Aventuras de um caçador de vinis

Roberto Muggiati mostra o lado jazzístico de Andy Warhol, o pintor mais caro do mundo

Para ser lido ao som de Johnny Griffin em I’m Glad There’s You

Foto: Reprodução

Em julho de 1958, liberado do CPOR, aderi a um costume curitibano: passar as férias de julho no Rio. Num bom hotel na orla de Copacabana – já trabalhava e tinha meu dinheirinho e a passagem de avião naqueles (bons) tempos o jornalista tinha de graça. O DC3 era um luxo e eu fazia uma escala de dois ou três dias em São Paulo, para tomar uns uísques na sucursal do Jornal do Brasil com meu amigo e guru Zen Nelson Coelho, que apadrinhou minhas primeiras colaborações no SDJB, e comprar LPs na Brenno Rossi ou na Bruno Blois.
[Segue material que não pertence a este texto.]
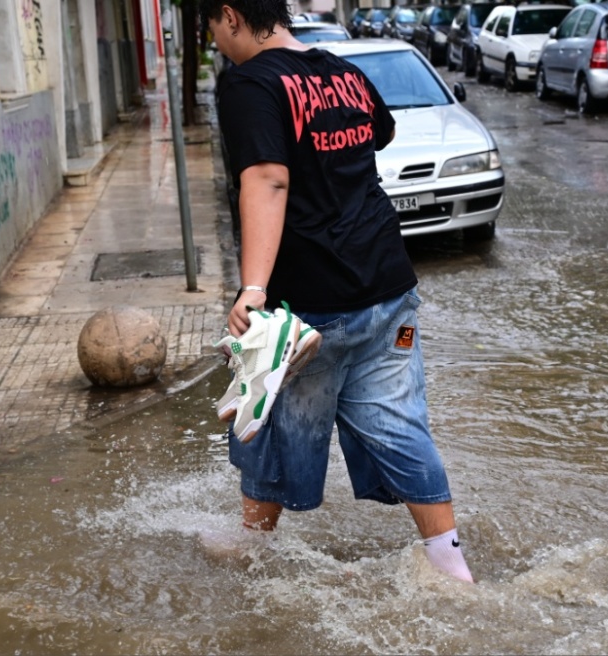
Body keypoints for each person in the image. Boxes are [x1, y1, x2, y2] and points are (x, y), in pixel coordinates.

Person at [202, 0, 474, 583]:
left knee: (267, 409)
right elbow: (381, 132)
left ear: (229, 16)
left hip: (314, 298)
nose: (215, 44)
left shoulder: (248, 84)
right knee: (401, 425)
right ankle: (450, 564)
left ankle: (253, 547)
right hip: (388, 285)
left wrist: (252, 290)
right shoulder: (344, 72)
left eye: (211, 30)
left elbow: (269, 179)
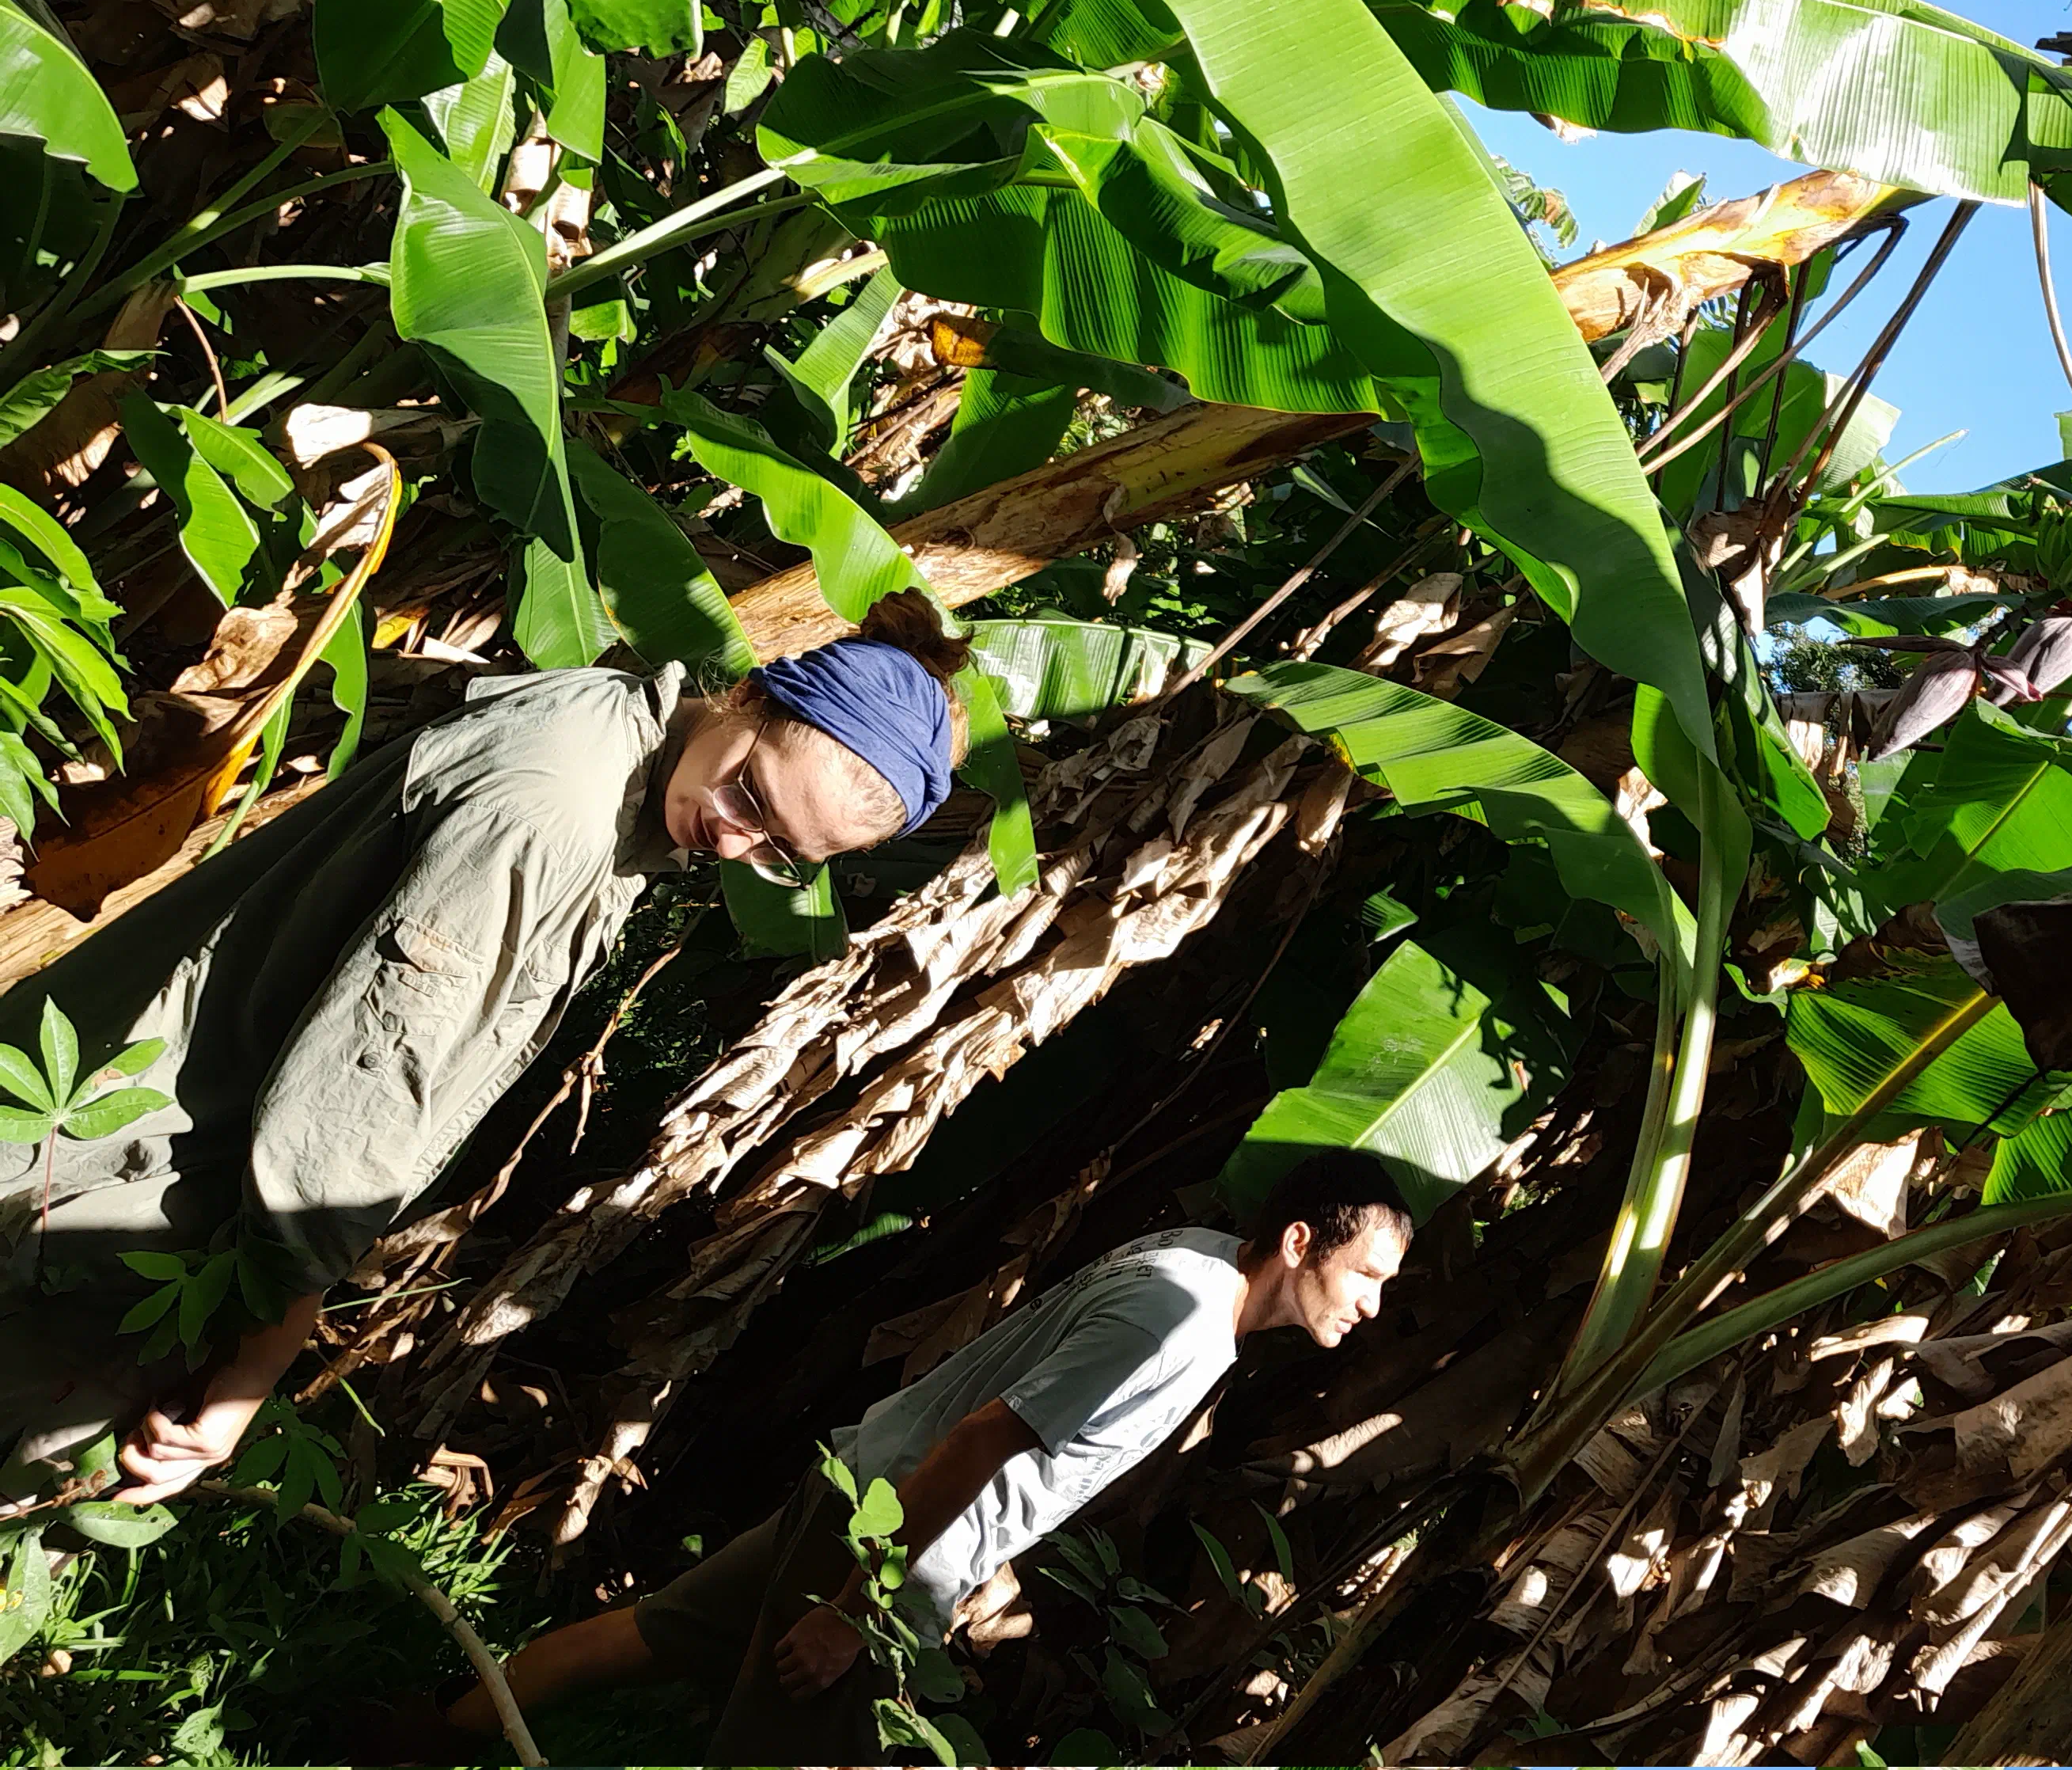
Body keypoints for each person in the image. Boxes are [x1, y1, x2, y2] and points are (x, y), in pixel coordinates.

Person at [0, 591, 978, 1504]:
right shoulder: (554, 819)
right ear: (751, 698)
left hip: (114, 1097)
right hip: (115, 1170)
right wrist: (261, 1357)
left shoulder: (614, 718)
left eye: (777, 853)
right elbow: (356, 1098)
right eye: (751, 798)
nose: (731, 842)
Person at [370, 1148, 1413, 1765]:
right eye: (1364, 1274)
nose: (1371, 1305)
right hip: (884, 1540)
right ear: (1296, 1245)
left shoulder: (1187, 1257)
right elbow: (985, 1438)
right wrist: (855, 1612)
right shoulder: (1180, 1327)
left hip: (863, 1487)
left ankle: (404, 1740)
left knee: (649, 1637)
No Rio, eu contava com um super-cicerone, o Zé Mota, a quem eu ciceroneava em suas incursões curitibanas, onde era aparentado com os Carias. A entourage do Zé Mota era rica, em todos os sentidos. Um de seus amigos – cujo pai fornecia madeira, cimento e ferro para a construção de Brasília – morria de paixão pela cantora Marisa Gata Mansa. Toda vez que ela estreava um show, meu xará abarrotava a boate de braçadas de rosas de todas as cores.
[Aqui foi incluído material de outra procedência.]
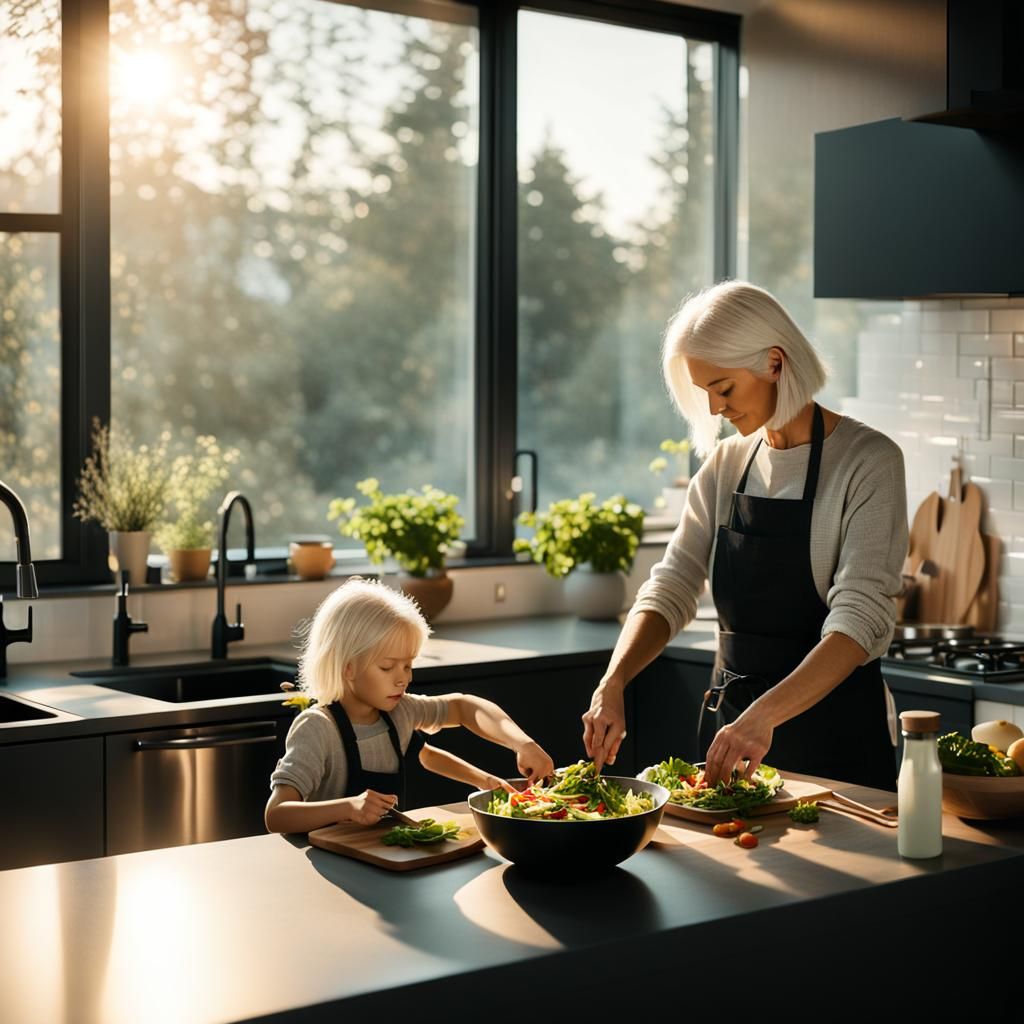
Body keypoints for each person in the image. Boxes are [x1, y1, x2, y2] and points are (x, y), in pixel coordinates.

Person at [582, 280, 908, 791]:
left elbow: (861, 618)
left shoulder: (869, 462)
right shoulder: (726, 464)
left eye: (724, 388)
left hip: (835, 739)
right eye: (704, 392)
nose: (714, 409)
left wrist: (766, 715)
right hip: (732, 737)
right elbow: (672, 585)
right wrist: (613, 681)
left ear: (774, 363)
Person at [266, 578, 554, 833]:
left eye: (408, 665)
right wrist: (349, 808)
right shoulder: (317, 728)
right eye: (388, 667)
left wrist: (521, 745)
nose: (404, 678)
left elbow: (465, 708)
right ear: (348, 668)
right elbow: (277, 815)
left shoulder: (399, 712)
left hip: (383, 860)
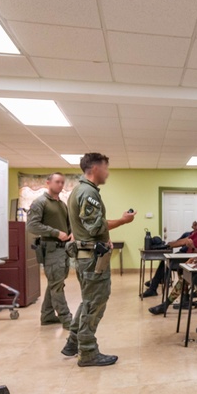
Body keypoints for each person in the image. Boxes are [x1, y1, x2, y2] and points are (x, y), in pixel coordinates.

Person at [60, 153, 134, 367]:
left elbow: (90, 228)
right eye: (106, 168)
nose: (108, 173)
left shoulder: (81, 190)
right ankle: (88, 352)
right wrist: (122, 220)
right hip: (91, 259)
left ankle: (74, 342)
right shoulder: (88, 192)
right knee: (95, 302)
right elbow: (95, 227)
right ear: (94, 169)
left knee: (88, 300)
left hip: (87, 255)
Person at [25, 172, 73, 329]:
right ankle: (67, 319)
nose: (60, 185)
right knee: (56, 285)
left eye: (62, 182)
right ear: (48, 183)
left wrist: (71, 232)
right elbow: (32, 225)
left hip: (63, 249)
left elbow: (67, 224)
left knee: (55, 283)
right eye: (57, 182)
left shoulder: (61, 204)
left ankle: (47, 315)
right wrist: (55, 233)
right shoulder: (40, 202)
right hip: (51, 248)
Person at [142, 219, 197, 297]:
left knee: (174, 267)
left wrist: (193, 248)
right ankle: (153, 288)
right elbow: (184, 241)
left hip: (195, 261)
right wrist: (167, 245)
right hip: (186, 256)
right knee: (165, 261)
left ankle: (184, 298)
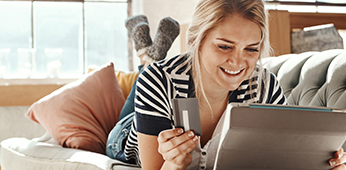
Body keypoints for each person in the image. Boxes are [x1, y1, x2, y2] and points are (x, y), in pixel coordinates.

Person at [119, 0, 346, 169]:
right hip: (125, 137)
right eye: (224, 47)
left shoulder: (265, 85)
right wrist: (172, 164)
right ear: (194, 42)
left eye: (251, 49)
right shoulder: (158, 81)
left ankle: (148, 59)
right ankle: (148, 62)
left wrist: (328, 164)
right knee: (147, 76)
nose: (238, 62)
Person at [106, 14, 180, 163]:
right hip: (125, 137)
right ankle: (148, 57)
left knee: (147, 96)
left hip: (124, 135)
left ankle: (148, 57)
Mal chegava do aeroporto, eu largava as malas no hotel e saía para as lojas de discos importados de Copacabana. Vocês não reconheceriam o Rio daquela época. A capital federal era uma cidade limpa e civilizada, primeiro mundo, dava gosto caminhar por suas ruas. No primeiro garimpo, encontrei uma joia rara: um LP do Johnny Griffin, do selo Blue Note, The Congregation, com a capa desenhada por um iniciante fortemente influenciado pelo estilo do mestre David Stone Martin: um tal de Andy Warhol. Warhol acaba de se tornar o pintor americano mais caro do mundo, com seu retrato de Marilyn Monroe. Pouca gente sabe que o filho de imigrantes da Eslováquia de sobrenome Warhola começou a carreira desenhando capas de LPs de jazz.

Horas depois de comprado, meu vinil estreava num aparelho de som com tecnologia de ponta num apartamento da Vieira Souto, de um empreiteiro amigo do Zé Mota que participava da construção de Brasília.

Ouvindo esta faixa do álbum de Griffin, vocês podem sentir toda a pujança do estéreo da Blue Note. (E a qualidade dos músicos, o pianista Sonny Clark e o baixista Paul Chambers, mortos precocemente aos 31 e 33 anos por uso de drogas.) Eu mal podia imaginar que apenas quatro anos depois – trabalhando no Serviço Brasileiro da BBC em Londres – teria o privilégio de ouvir no Ronnie Scott’s, da fila do gargarejo, um mês inteiro de Johnny Griffin, o Little Giant. Foi em novembro de 1962. No mês anterior, quem ocupou a cátedra do Ronnie Scott’s foi Dexter Gordon.

Parodiando a letra de Street Fighting Man dos Rolling Stones, mas o que pode um garoto pobre fazer na sonolenta London town, a não ser ouvir ao vivo e caçar discos dos grandes tenores do jazz?